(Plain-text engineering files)
┏━━
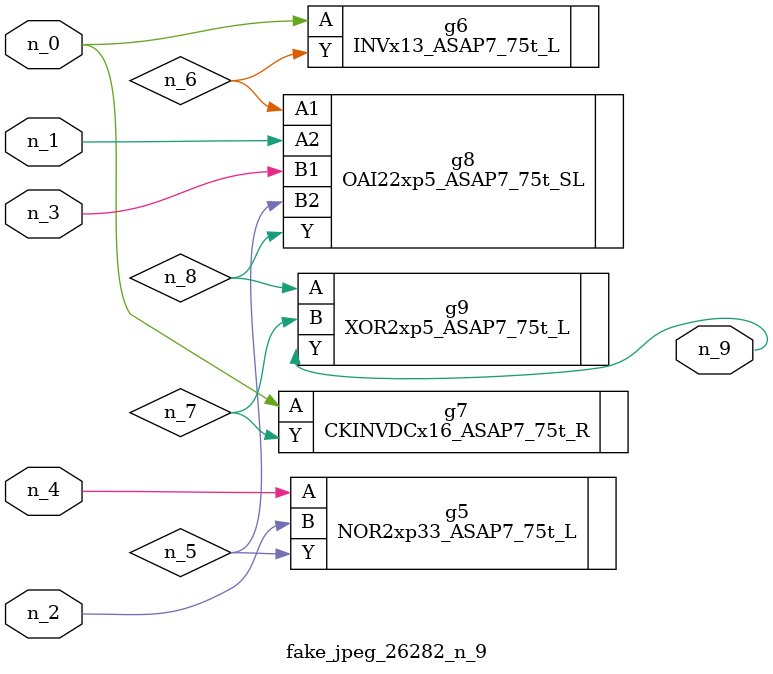
<source format=v>
module fake_jpeg_26282_n_9 (n_3, n_2, n_1, n_0, n_4, n_9);

input n_3;
input n_2;
input n_1;
input n_0;
input n_4;

output n_9;

wire n_8;
wire n_6;
wire n_5;
wire n_7;

NOR2xp33_ASAP7_75t_L g5 ( 
.A(n_4),
.B(n_2),
.Y(n_5)
);

INVx13_ASAP7_75t_L g6 ( 
.A(n_0),
.Y(n_6)
);

CKINVDCx16_ASAP7_75t_R g7 ( 
.A(n_0),
.Y(n_7)
);

OAI22xp5_ASAP7_75t_SL g8 ( 
.A1(n_6),
.A2(n_1),
.B1(n_3),
.B2(n_5),
.Y(n_8)
);

XOR2xp5_ASAP7_75t_L g9 ( 
.A(n_8),
.B(n_7),
.Y(n_9)
);


endmodule
</source>
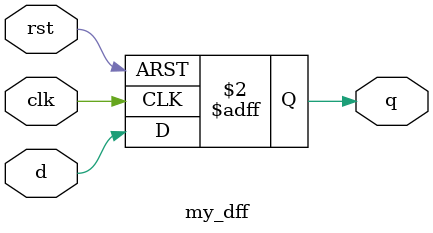
<source format=v>
module my_dff(clk, rst, d, q);
    input clk;
    input rst;
    input d;
    output reg q;

    always @(posedge clk or posedge rst) begin
        if (rst)
            q <= 1'b0;
        else
            q <= d;
    end
endmodule

</source>
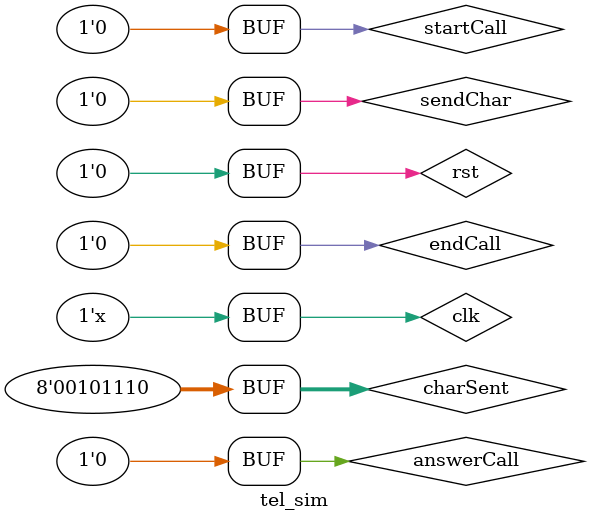
<source format=v>
`timescale 1ns / 1ps

module tel_sim();

reg clk;
reg rst;
reg startCall, answerCall;
reg endCall;
reg sendChar;
reg [7:0] charSent;
wire [63:0] statusMsg;
wire [63:0] sentMsg;

design_tel uut(clk, rst, startCall, answerCall, endCall, sendChar, charSent, statusMsg, sentMsg);

// 100 MHz clock
always #5 clk = ~clk; 

initial begin
	// initialize every input to 0
	clk = 0;
	rst = 0;
	startCall = 0;
	answerCall = 0;
	endCall = 0;
	sendChar = 0;
	charSent = " ";

	// Xilinx global reset time
	#100;

	// reset your circuit
	rst=1; #20; rst=0; #20; rst=0;              // reset

	startCall=1; #10; startCall=0;              // caller starts call
	#30;                                        // statusMsg displaying "RINGING "
	answerCall=1; #10; answerCall=0;            // callee answer call
	#20;                                        // statusMsg displaying "CALL  "

	sendChar=1; charSent="W"; #10; sendChar=0; #10; // caller sends "W", sentMsg displaying "       W", cost is 2
	sendChar=1; charSent="h"; #10; sendChar=0; #10; // caller sends "h", sentMsg displaying "      Wh", cost is 4
	sendChar=1; charSent=135; #10; sendChar=0; #10; // caller sends (invalid char), no change on sentMsg and cost
    #20;                                            // caller sends nothing for 2 clock cycles
    endCall=1; #10; endCall=0;                      // callee ends the call
	#150;                                           // statusMsg displaying "COST    ", sentMsg displaying "00000004"

    startCall=1; #10; startCall=0;                              // caller starts call
	#30;                                                        // statusMsg displaying "RINGING "
	answerCall=1; #10; answerCall=0;                            // callee answer call
	#20;                                                        // statusMsg displaying "CALL  "
	sendChar=1; charSent="W"; #10; sendChar=0; #10; // caller sends "W", sentMsg displaying "       W", cost is 2
	sendChar=1; charSent="h"; #10; sendChar=0; #10; // caller sends "h", sentMsg displaying "      Wh", cost is 4
	sendChar=1; charSent="o"; #10; sendChar=0; #10; // caller sends "o", sentMsg displaying "     Who", cost is 6
	sendChar=1; charSent=" "; #10; sendChar=0; #10; // caller sends " ", sentMsg displaying "    Who ", cost is 8
	sendChar=1; charSent="i"; #10; sendChar=0; #10; // caller sends "i", sentMsg displaying "   Who i", cost is 10
	sendChar=1; charSent="s"; #10; sendChar=0; #10; // caller sends "s", sentMsg displaying "  Who is", cost is 12
	#20;                                            // caller sends nothing for 2 clock cycles
	sendChar=1; charSent=" "; #10; sendChar=0; #10; // caller sends " ", sentMsg displaying " Who is ", cost is 14
	sendChar=1; charSent="t"; #10; sendChar=0; #10; // caller sends "t", sentMsg displaying "Who is t", cost is 16
	sendChar=1; charSent="h"; #10; sendChar=0; #10; // caller sends "h", sentMsg displaying "ho is th", cost is 18
	sendChar=1; charSent="i"; #10; sendChar=0; #10; // caller sends "i", sentMsg displaying "o is thi", cost is 20
	sendChar=1; charSent="s"; #10; sendChar=0; #10; // caller sends "s", sentMsg displaying " is this", cost is 22
	sendChar=1; charSent="?"; #10; sendChar=0; #10; // caller sends "?", sentMsg displaying "is this?", cost is 24
	
	sendChar=1; charSent="Y"; #10; sendChar=0; #10; // callee sends "Y", sentMsg displaying "s this?Y", cost is 26
	sendChar=1; charSent="o"; #10; sendChar=0; #10; // callee sends "o", sentMsg displaying " this?Yo", cost is 28
	sendChar=1; charSent="u"; #10; sendChar=0; #10; // callee sends "u", sentMsg displaying "this?You", cost is 30
	sendChar=1; charSent="r"; #10; sendChar=0; #10; // callee sends "r", sentMsg displaying "his?Your", cost is 32
	sendChar=1; charSent=" "; #10; sendChar=0; #10; // callee sends " ", sentMsg displaying "is?Your ", cost is 34
	sendChar=1; charSent=  8; #10; sendChar=0; #10; // callee sends invalid char
    #10;                                            // callee sends nothing for 1 clock cycle
	sendChar=1; charSent=178; #10; sendChar=0; #10; // callee sends invalid char
	sendChar=1; charSent="T"; #10; sendChar=0; #10; // callee sends "T", sentMsg displaying "s?Your T", cost is 36
	sendChar=1; charSent="A"; #10; sendChar=0; #10; // callee sends "A", sentMsg displaying "?Your TA", cost is 38
	sendChar=1; charSent="."; #10; sendChar=0; #10; // callee sends ".", sentMsg displaying "Your TA.", cost is 40
	
    sendChar=1; charSent="O"; #10; sendChar=0; #10; // caller sends "O", sentMsg displaying "our TA.O", cost is 42
	sendChar=1; charSent="K"; #10; sendChar=0; #10; // caller sends "K", sentMsg displaying "ur TA.OK", cost is 44
	sendChar=1; charSent="."; #10; sendChar=0; #10; // caller sends ".", sentMsg displaying "r TA.OK.", cost is 46
    #10;
	endCall=1; #10; endCall=0; #10;                 // caller ends the call
	#50;	                                        // statusMsg displaying "COST    ", sentMsg displaying "0000002E"
end

endmodule

</source>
┗━━
Job item -
Images are to be left out when the records above are written out again exactly.

Result -
<source format=v>
module fake_jpeg_26282_n_9 (n_3, n_2, n_1, n_0, n_4, n_9);

input n_3;
input n_2;
input n_1;
input n_0;
input n_4;

output n_9;

wire n_8;
wire n_6;
wire n_5;
wire n_7;

NOR2xp33_ASAP7_75t_L g5 ( 
.A(n_4),
.B(n_2),
.Y(n_5)
);

INVx13_ASAP7_75t_L g6 ( 
.A(n_0),
.Y(n_6)
);

CKINVDCx16_ASAP7_75t_R g7 ( 
.A(n_0),
.Y(n_7)
);

OAI22xp5_ASAP7_75t_SL g8 ( 
.A1(n_6),
.A2(n_1),
.B1(n_3),
.B2(n_5),
.Y(n_8)
);

XOR2xp5_ASAP7_75t_L g9 ( 
.A(n_8),
.B(n_7),
.Y(n_9)
);


endmodule
</source>
<source format=v>
module my_dff(clk, rst, d, q);
    input clk;
    input rst;
    input d;
    output reg q;

    always @(posedge clk or posedge rst) begin
        if (rst)
            q <= 1'b0;
        else
            q <= d;
    end
endmodule

</source>
<source format=v>
`timescale 1ns / 1ps

module tel_sim();

reg clk;
reg rst;
reg startCall, answerCall;
reg endCall;
reg sendChar;
reg [7:0] charSent;
wire [63:0] statusMsg;
wire [63:0] sentMsg;

design_tel uut(clk, rst, startCall, answerCall, endCall, sendChar, charSent, statusMsg, sentMsg);

// 100 MHz clock
always #5 clk = ~clk; 

initial begin
	// initialize every input to 0
	clk = 0;
	rst = 0;
	startCall = 0;
	answerCall = 0;
	endCall = 0;
	sendChar = 0;
	charSent = " ";

	// Xilinx global reset time
	#100;

	// reset your circuit
	rst=1; #20; rst=0; #20; rst=0;              // reset

	startCall=1; #10; startCall=0;              // caller starts call
	#30;                                        // statusMsg displaying "RINGING "
	answerCall=1; #10; answerCall=0;            // callee answer call
	#20;                                        // statusMsg displaying "CALL  "

	sendChar=1; charSent="W"; #10; sendChar=0; #10; // caller sends "W", sentMsg displaying "       W", cost is 2
	sendChar=1; charSent="h"; #10; sendChar=0; #10; // caller sends "h", sentMsg displaying "      Wh", cost is 4
	sendChar=1; charSent=135; #10; sendChar=0; #10; // caller sends (invalid char), no change on sentMsg and cost
    #20;                                            // caller sends nothing for 2 clock cycles
    endCall=1; #10; endCall=0;                      // callee ends the call
	#150;                                           // statusMsg displaying "COST    ", sentMsg displaying "00000004"

    startCall=1; #10; startCall=0;                              // caller starts call
	#30;                                                        // statusMsg displaying "RINGING "
	answerCall=1; #10; answerCall=0;                            // callee answer call
	#20;                                                        // statusMsg displaying "CALL  "
	sendChar=1; charSent="W"; #10; sendChar=0; #10; // caller sends "W", sentMsg displaying "       W", cost is 2
	sendChar=1; charSent="h"; #10; sendChar=0; #10; // caller sends "h", sentMsg displaying "      Wh", cost is 4
	sendChar=1; charSent="o"; #10; sendChar=0; #10; // caller sends "o", sentMsg displaying "     Who", cost is 6
	sendChar=1; charSent=" "; #10; sendChar=0; #10; // caller sends " ", sentMsg displaying "    Who ", cost is 8
	sendChar=1; charSent="i"; #10; sendChar=0; #10; // caller sends "i", sentMsg displaying "   Who i", cost is 10
	sendChar=1; charSent="s"; #10; sendChar=0; #10; // caller sends "s", sentMsg displaying "  Who is", cost is 12
	#20;                                            // caller sends nothing for 2 clock cycles
	sendChar=1; charSent=" "; #10; sendChar=0; #10; // caller sends " ", sentMsg displaying " Who is ", cost is 14
	sendChar=1; charSent="t"; #10; sendChar=0; #10; // caller sends "t", sentMsg displaying "Who is t", cost is 16
	sendChar=1; charSent="h"; #10; sendChar=0; #10; // caller sends "h", sentMsg displaying "ho is th", cost is 18
	sendChar=1; charSent="i"; #10; sendChar=0; #10; // caller sends "i", sentMsg displaying "o is thi", cost is 20
	sendChar=1; charSent="s"; #10; sendChar=0; #10; // caller sends "s", sentMsg displaying " is this", cost is 22
	sendChar=1; charSent="?"; #10; sendChar=0; #10; // caller sends "?", sentMsg displaying "is this?", cost is 24
	
	sendChar=1; charSent="Y"; #10; sendChar=0; #10; // callee sends "Y", sentMsg displaying "s this?Y", cost is 26
	sendChar=1; charSent="o"; #10; sendChar=0; #10; // callee sends "o", sentMsg displaying " this?Yo", cost is 28
	sendChar=1; charSent="u"; #10; sendChar=0; #10; // callee sends "u", sentMsg displaying "this?You", cost is 30
	sendChar=1; charSent="r"; #10; sendChar=0; #10; // callee sends "r", sentMsg displaying "his?Your", cost is 32
	sendChar=1; charSent=" "; #10; sendChar=0; #10; // callee sends " ", sentMsg displaying "is?Your ", cost is 34
	sendChar=1; charSent=  8; #10; sendChar=0; #10; // callee sends invalid char
    #10;                                            // callee sends nothing for 1 clock cycle
	sendChar=1; charSent=178; #10; sendChar=0; #10; // callee sends invalid char
	sendChar=1; charSent="T"; #10; sendChar=0; #10; // callee sends "T", sentMsg displaying "s?Your T", cost is 36
	sendChar=1; charSent="A"; #10; sendChar=0; #10; // callee sends "A", sentMsg displaying "?Your TA", cost is 38
	sendChar=1; charSent="."; #10; sendChar=0; #10; // callee sends ".", sentMsg displaying "Your TA.", cost is 40
	
    sendChar=1; charSent="O"; #10; sendChar=0; #10; // caller sends "O", sentMsg displaying "our TA.O", cost is 42
	sendChar=1; charSent="K"; #10; sendChar=0; #10; // caller sends "K", sentMsg displaying "ur TA.OK", cost is 44
	sendChar=1; charSent="."; #10; sendChar=0; #10; // caller sends ".", sentMsg displaying "r TA.OK.", cost is 46
    #10;
	endCall=1; #10; endCall=0; #10;                 // caller ends the call
	#50;	                                        // statusMsg displaying "COST    ", sentMsg displaying "0000002E"
end

endmodule

</source>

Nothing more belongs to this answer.